[Collected data entries]
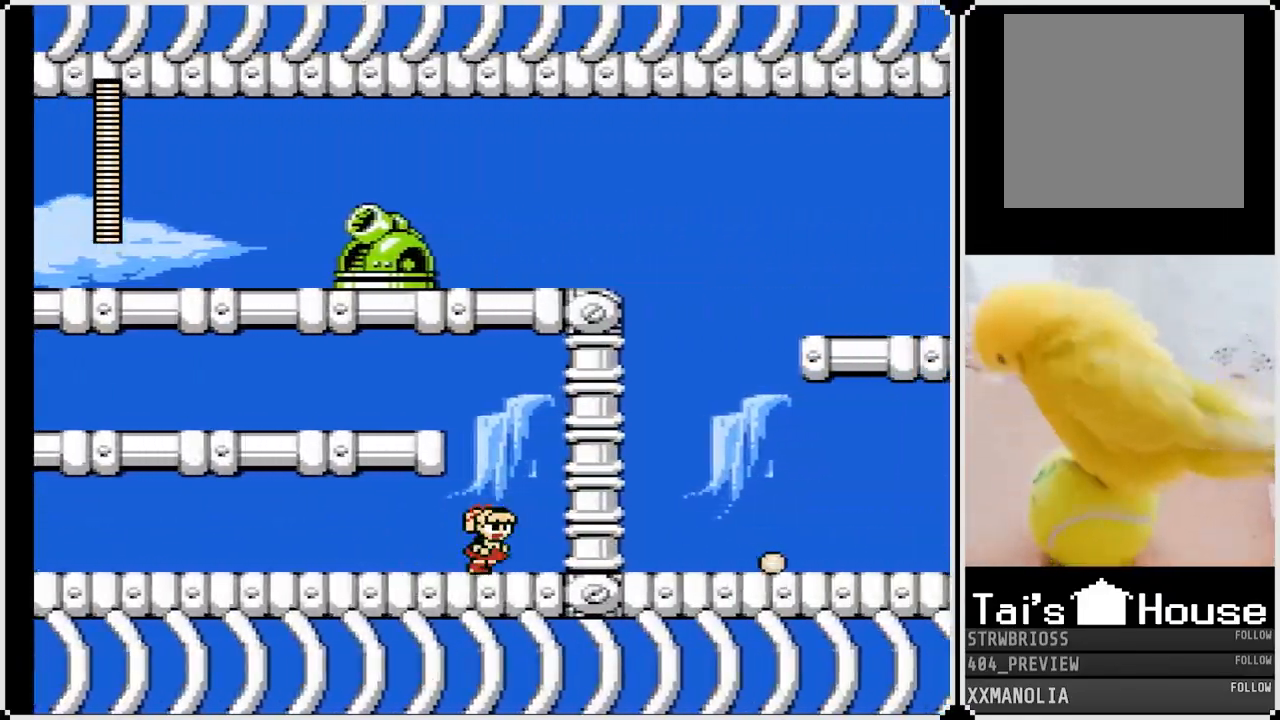
{"buttons": ["SQUARE", "DPAD_DOWN", "DPAD_LEFT"], "left_stick": "center", "right_stick": "center", "events": [[33, "CROSS", "down"], [83, "DPAD_RIGHT", "up"], [183, "DPAD_LEFT", "down"], [350, "CROSS", "up"], [433, "DPAD_DOWN", "down"]]}
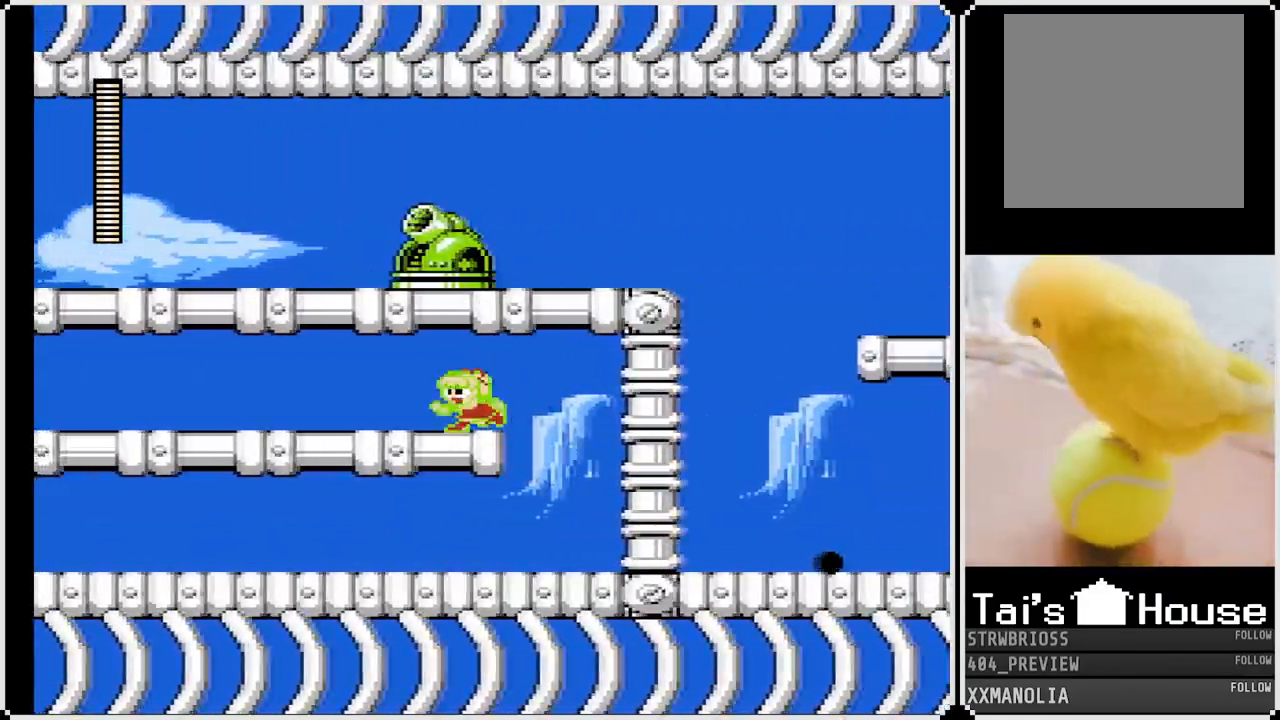
{"buttons": ["SQUARE", "DPAD_DOWN", "DPAD_LEFT"], "left_stick": "center", "right_stick": "center", "events": [[67, "CROSS", "down"], [283, "CROSS", "up"]]}
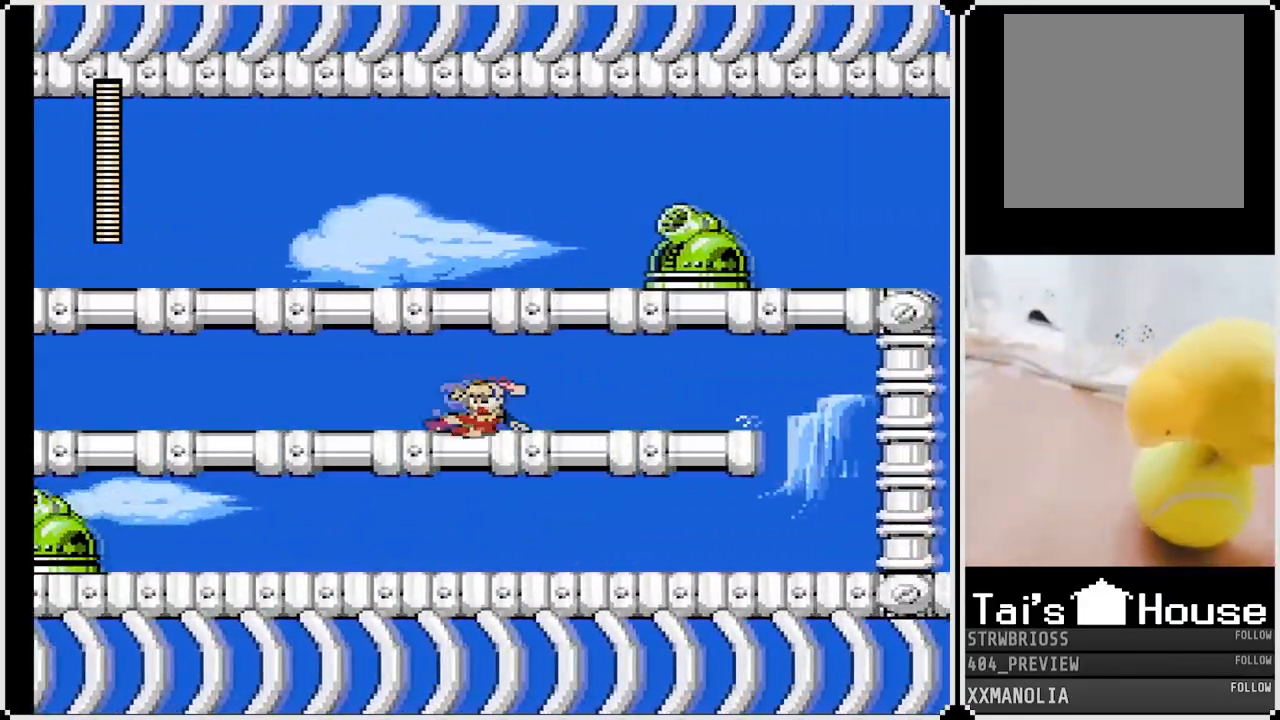
{"buttons": ["SQUARE", "DPAD_LEFT"], "left_stick": "center", "right_stick": "center", "events": [[100, "CROSS", "down"], [267, "CROSS", "up"], [367, "DPAD_DOWN", "up"]]}
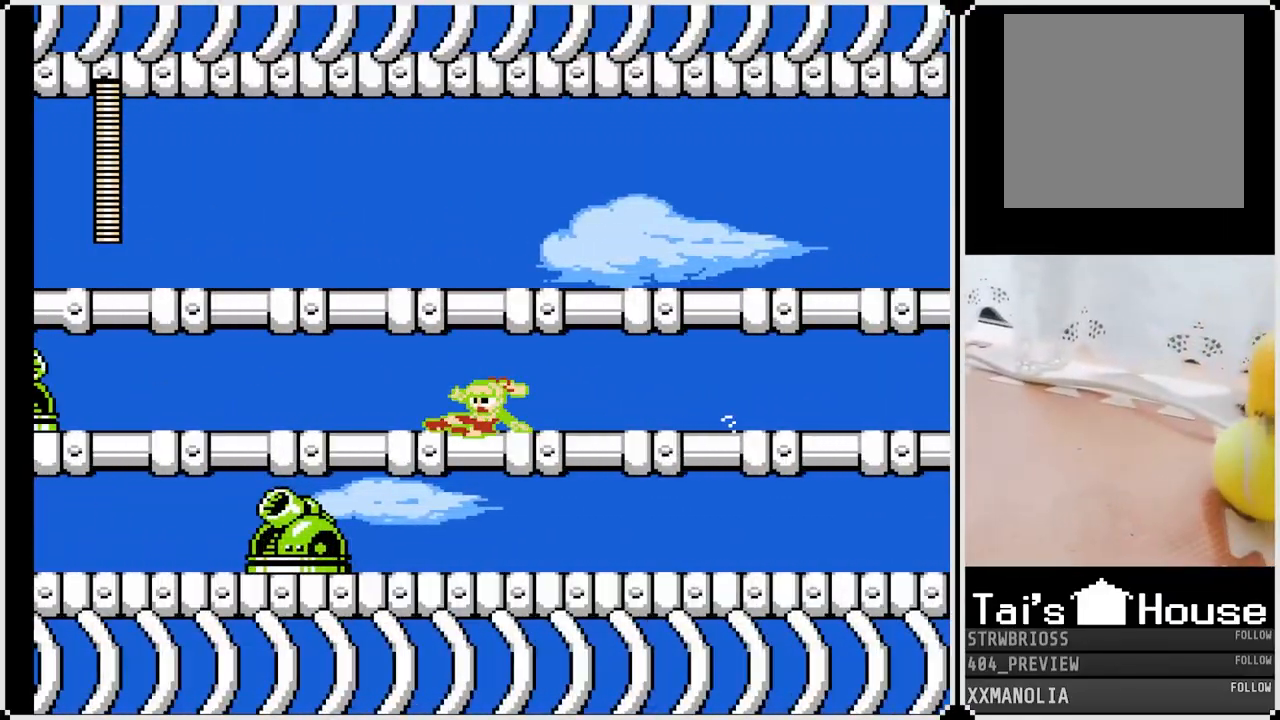
{"buttons": ["SQUARE", "DPAD_LEFT"], "left_stick": "center", "right_stick": "center", "events": [[133, "SQUARE", "up"], [450, "SQUARE", "down"]]}
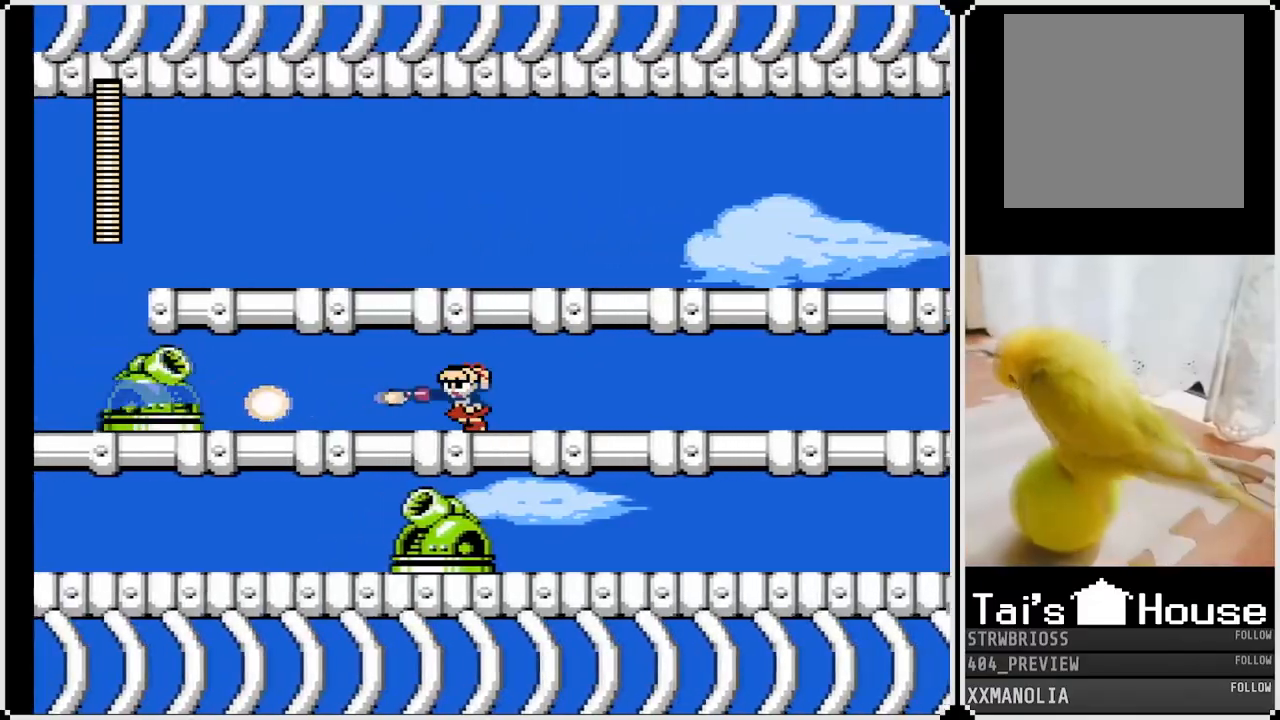
{"buttons": ["DPAD_LEFT"], "left_stick": "center", "right_stick": "center", "events": [[50, "SQUARE", "up"], [117, "SQUARE", "down"], [217, "SQUARE", "up"], [267, "SQUARE", "down"], [350, "SQUARE", "up"], [400, "SQUARE", "down"], [500, "SQUARE", "up"]]}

## TASK OBJECTIVE
Would you retype all the lines shown above, exactly as written and without any picture?

## COMPLETED TASK
{"buttons": ["SQUARE", "DPAD_DOWN", "DPAD_LEFT"], "left_stick": "center", "right_stick": "center", "events": [[33, "CROSS", "down"], [83, "DPAD_RIGHT", "up"], [183, "DPAD_LEFT", "down"], [350, "CROSS", "up"], [433, "DPAD_DOWN", "down"]]}
{"buttons": ["SQUARE", "DPAD_DOWN", "DPAD_LEFT"], "left_stick": "center", "right_stick": "center", "events": [[67, "CROSS", "down"], [283, "CROSS", "up"]]}
{"buttons": ["SQUARE", "DPAD_LEFT"], "left_stick": "center", "right_stick": "center", "events": [[100, "CROSS", "down"], [267, "CROSS", "up"], [367, "DPAD_DOWN", "up"]]}
{"buttons": ["SQUARE", "DPAD_LEFT"], "left_stick": "center", "right_stick": "center", "events": [[133, "SQUARE", "up"], [450, "SQUARE", "down"]]}
{"buttons": ["DPAD_LEFT"], "left_stick": "center", "right_stick": "center", "events": [[50, "SQUARE", "up"], [117, "SQUARE", "down"], [217, "SQUARE", "up"], [267, "SQUARE", "down"], [350, "SQUARE", "up"], [400, "SQUARE", "down"], [500, "SQUARE", "up"]]}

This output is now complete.